** What to do **
1) Please list every distinct word of two or more letters written entirely in capital letters in the mailing-list post on postfix versus prefix operators.
2) Proceed with the mailing-list post on postfix versus prefix operators, starting right after its final sentence.

** Passage for review **
___

[Insight-developers] Postfix versus Prefix operators

Brad King brad.king at kitware.com
Fri May 27 09:24:41 EDT 2011


On 05/27/2011 09:00 AM, Bill Lorensen wrote:
> I noticed a comment you made in a review asking why cppcheck prefers
> prefix operators over postfix operators. I did a little searching and
> found this discussion regarding  the advantage of prefix over postfix:
> http://www.thunderguy.com/semicolon/2002/08/13/prefer-prefix-operators-over-postfix/
> 
> Perhaps other c++ experts may comment.

Everything on that page is accurate.  However, it is possible to write a
postfix operator for one's own class that does not need to save the value
in a temporary.  See below for an example.  In C++0x the tag_postincr
constructor will be able to call the real copy constructor to avoid the
duplication.

Most of the performance discussion is moot given modern compiler optimizers.
The code below depends on the "Return Value Optimization" (RVO) to construct
the return value of the postfix increment operator directly in its final
destination rather than in an unnamed temporary which is then copied to the
final destination.  Compilers also implement a "Named RVO" (NRVO) which will
identify a local variable that is used as the only return value and allocate
it directly in the final destination (when the code is inlined).  Therefore
the two approaches will have no difference in practice.

___

** Information supplied **
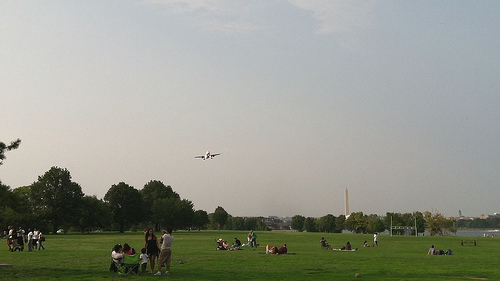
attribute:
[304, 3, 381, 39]
clouds — white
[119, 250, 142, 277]
chair — green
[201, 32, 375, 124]
sky — blue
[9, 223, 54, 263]
people — group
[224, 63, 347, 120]
sky — gray, cloudy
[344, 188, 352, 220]
monument — Washington monument, pointy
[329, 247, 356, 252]
blanket — white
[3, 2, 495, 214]
sky — blue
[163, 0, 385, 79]
clouds/sky — WHITE, BLUE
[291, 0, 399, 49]
clouds — white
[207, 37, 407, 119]
sky — blue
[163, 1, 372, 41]
cloud — white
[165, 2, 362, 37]
cloud — white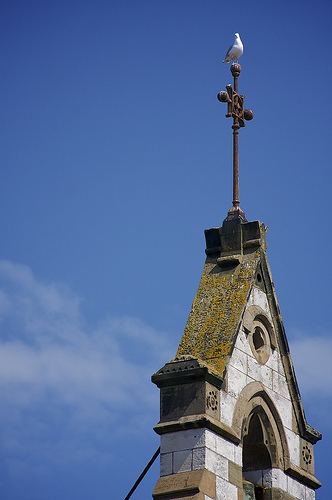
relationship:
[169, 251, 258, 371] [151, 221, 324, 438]
moss on roof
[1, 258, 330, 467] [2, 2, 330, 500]
clouds in sky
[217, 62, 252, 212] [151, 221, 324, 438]
weather vane on roof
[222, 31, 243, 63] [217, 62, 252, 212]
bird on weather vane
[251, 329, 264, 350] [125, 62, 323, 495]
window on building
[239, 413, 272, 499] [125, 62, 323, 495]
window on building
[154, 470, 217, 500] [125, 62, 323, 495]
brown stone on building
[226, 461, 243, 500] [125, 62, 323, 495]
brown stone on building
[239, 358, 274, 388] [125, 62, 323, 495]
stones on building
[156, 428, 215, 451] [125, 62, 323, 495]
stones on building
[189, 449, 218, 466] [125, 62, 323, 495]
stones on building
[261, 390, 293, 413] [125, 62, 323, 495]
stones on building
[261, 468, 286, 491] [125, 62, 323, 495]
stones on building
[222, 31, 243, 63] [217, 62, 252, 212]
bird sitting on weather vane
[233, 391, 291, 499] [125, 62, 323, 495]
arch on building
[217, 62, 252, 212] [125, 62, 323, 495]
weather vane on building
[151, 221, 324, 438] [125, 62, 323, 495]
roof on building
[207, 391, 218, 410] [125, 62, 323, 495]
decorations on building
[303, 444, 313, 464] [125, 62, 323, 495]
decorations on building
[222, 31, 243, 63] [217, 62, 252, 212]
bird perched on weather vane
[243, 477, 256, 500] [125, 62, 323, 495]
bell in building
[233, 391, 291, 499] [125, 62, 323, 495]
arch in building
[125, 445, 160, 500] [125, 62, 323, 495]
brace holding building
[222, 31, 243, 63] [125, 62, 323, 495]
bird on building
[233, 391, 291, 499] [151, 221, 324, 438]
arch in roof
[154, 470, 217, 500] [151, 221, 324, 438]
brown stone on roof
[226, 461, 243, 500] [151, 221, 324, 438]
brown stone on roof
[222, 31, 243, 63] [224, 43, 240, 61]
bird has feathers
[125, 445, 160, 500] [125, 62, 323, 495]
brace behind building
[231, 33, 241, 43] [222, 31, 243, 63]
head on bird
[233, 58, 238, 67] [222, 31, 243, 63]
legs under bird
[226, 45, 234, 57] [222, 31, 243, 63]
wing on bird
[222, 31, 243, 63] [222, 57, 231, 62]
bird has tail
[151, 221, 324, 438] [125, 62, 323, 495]
roof over building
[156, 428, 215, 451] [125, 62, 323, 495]
stones in building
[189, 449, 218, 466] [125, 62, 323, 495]
stones in building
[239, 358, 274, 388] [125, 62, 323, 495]
stones in building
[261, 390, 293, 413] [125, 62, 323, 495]
stones in building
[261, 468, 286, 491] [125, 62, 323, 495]
stones in building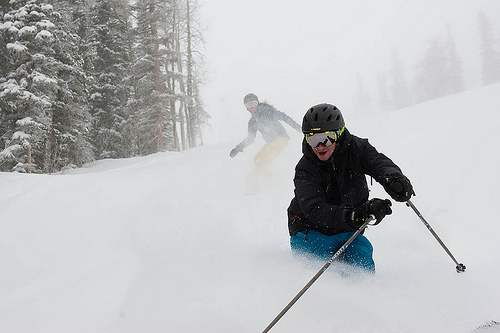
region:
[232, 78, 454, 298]
Two skiiers coming down the mountain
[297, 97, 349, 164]
Skiing with a reflective eye protectant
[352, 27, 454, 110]
Trees in the distance covered in snow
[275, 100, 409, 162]
man has black helmet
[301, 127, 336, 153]
man is wearing goggles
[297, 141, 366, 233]
man has black coat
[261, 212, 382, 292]
man has blue pants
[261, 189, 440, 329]
man holds black poles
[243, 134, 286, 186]
person has yellow pants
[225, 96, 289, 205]
person is on snowboard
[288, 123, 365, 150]
shiny goggles on face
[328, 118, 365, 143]
yellow frames on goggles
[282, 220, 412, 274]
skier wearing blue pants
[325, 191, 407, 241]
ski pole in skier's hand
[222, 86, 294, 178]
skier walking on snow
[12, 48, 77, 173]
tall trees covered with snow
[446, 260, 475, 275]
end of ski pole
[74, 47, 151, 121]
leaves on tall trees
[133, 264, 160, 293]
this is a patch of snow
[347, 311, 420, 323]
this is a patch of snow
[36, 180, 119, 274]
this is a patch of snow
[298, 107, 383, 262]
this is a person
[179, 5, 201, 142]
this is a tree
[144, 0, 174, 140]
this is a tree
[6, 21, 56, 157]
this is a tree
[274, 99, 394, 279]
female skier in white snow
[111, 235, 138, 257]
white snow on hill side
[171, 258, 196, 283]
white snow on hill side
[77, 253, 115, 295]
white snow on hill side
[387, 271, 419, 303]
white snow on hill side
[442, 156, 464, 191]
white snow on hill side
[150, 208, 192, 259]
white snow on hill side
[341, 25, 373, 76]
white clouds in blue sky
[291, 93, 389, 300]
skier in white snow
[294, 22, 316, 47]
white clouds in blue sky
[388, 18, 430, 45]
white clouds in blue sky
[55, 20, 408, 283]
this is on a ski slope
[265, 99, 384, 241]
the person is skiing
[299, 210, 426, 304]
the pants are blue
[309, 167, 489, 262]
the jacket is black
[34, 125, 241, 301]
the snow is deep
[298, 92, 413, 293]
a person is playing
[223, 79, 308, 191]
a person is playing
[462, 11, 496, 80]
a tree in the woods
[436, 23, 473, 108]
a tree in a field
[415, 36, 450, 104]
a tree in a field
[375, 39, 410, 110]
a tree in a field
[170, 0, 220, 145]
a tree in a field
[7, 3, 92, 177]
a tree in a field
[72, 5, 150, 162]
a tree in a field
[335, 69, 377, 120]
a tree in a field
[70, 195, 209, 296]
Large body of snow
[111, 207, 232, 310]
Large body of white snow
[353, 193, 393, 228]
Glove on a hand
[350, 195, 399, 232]
Black glove on a hand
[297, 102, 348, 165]
Helmet on a man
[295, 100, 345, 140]
Black helmet on a man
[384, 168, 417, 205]
Glove on a hand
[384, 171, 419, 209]
Black glove on a hand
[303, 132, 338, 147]
Reflection on a pair of goggles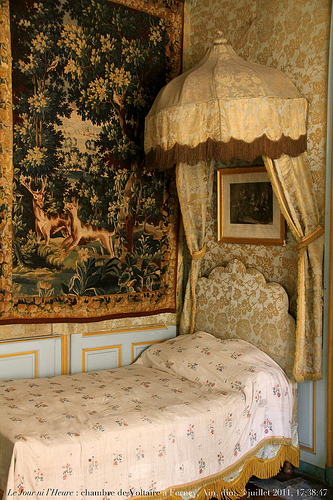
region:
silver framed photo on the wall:
[215, 165, 286, 245]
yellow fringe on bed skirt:
[180, 443, 301, 498]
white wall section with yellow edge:
[1, 332, 69, 386]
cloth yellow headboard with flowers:
[194, 258, 298, 421]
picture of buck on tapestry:
[20, 173, 78, 248]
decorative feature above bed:
[143, 29, 309, 163]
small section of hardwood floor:
[215, 470, 329, 498]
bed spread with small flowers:
[1, 331, 292, 497]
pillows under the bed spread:
[141, 329, 288, 397]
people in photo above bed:
[235, 183, 269, 221]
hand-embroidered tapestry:
[1, 0, 186, 331]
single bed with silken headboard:
[2, 259, 300, 494]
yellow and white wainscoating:
[0, 330, 186, 375]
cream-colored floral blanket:
[2, 331, 298, 487]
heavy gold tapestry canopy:
[143, 28, 325, 384]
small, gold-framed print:
[212, 164, 290, 247]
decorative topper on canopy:
[211, 28, 226, 47]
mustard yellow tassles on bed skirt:
[118, 429, 308, 499]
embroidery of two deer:
[18, 171, 127, 259]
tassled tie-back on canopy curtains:
[291, 223, 328, 248]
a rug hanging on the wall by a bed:
[0, 1, 188, 340]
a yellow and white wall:
[0, 315, 180, 385]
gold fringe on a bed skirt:
[135, 442, 305, 499]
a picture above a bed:
[210, 164, 295, 250]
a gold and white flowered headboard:
[186, 257, 313, 373]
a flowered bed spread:
[3, 330, 302, 498]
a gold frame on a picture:
[210, 166, 290, 252]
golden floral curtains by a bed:
[262, 154, 325, 381]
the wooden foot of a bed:
[280, 459, 296, 478]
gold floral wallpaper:
[183, 0, 327, 319]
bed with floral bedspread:
[0, 341, 294, 498]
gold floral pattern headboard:
[184, 258, 300, 386]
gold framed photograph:
[216, 168, 284, 243]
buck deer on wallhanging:
[17, 173, 62, 244]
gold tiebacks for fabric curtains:
[290, 221, 327, 250]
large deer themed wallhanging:
[4, 0, 184, 323]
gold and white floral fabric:
[189, 0, 332, 30]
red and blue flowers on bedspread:
[201, 345, 210, 358]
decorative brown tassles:
[247, 136, 306, 157]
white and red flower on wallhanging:
[77, 248, 90, 262]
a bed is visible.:
[169, 387, 213, 442]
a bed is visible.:
[133, 429, 165, 466]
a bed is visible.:
[75, 328, 243, 436]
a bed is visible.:
[69, 363, 206, 486]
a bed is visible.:
[88, 337, 277, 488]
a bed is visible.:
[119, 396, 293, 497]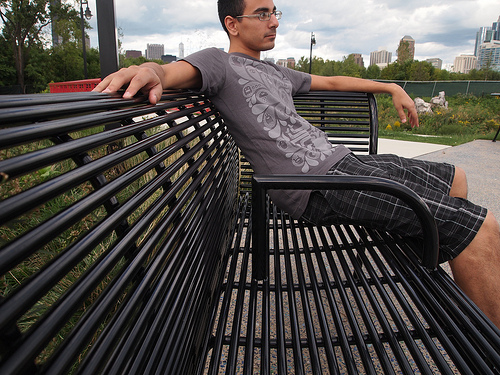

___

** Answers to each task **
1) EDT, AM, RVO, NRVO

2)
The other arguments on the page are not performance related and should be
considered important.  I always use prefix unless I really need postfix.

-Brad


#include <iostream>
class A
{
  struct tag_postincr {};
  A(A& a, tag_postincr): Value(a.Value) // Duplicate copy constructor
    { ++a; } // Increment copied value afterward
  int Value;
public:
  A(): Value() {}
  A(A const& a): Value(a.Value) {}
  A& operator++() { ++this->Value; return *this; }
  A operator++(int) { return A(*this, tag_postincr()); }
  int GetValue() const { return this->Value; }
};

int main()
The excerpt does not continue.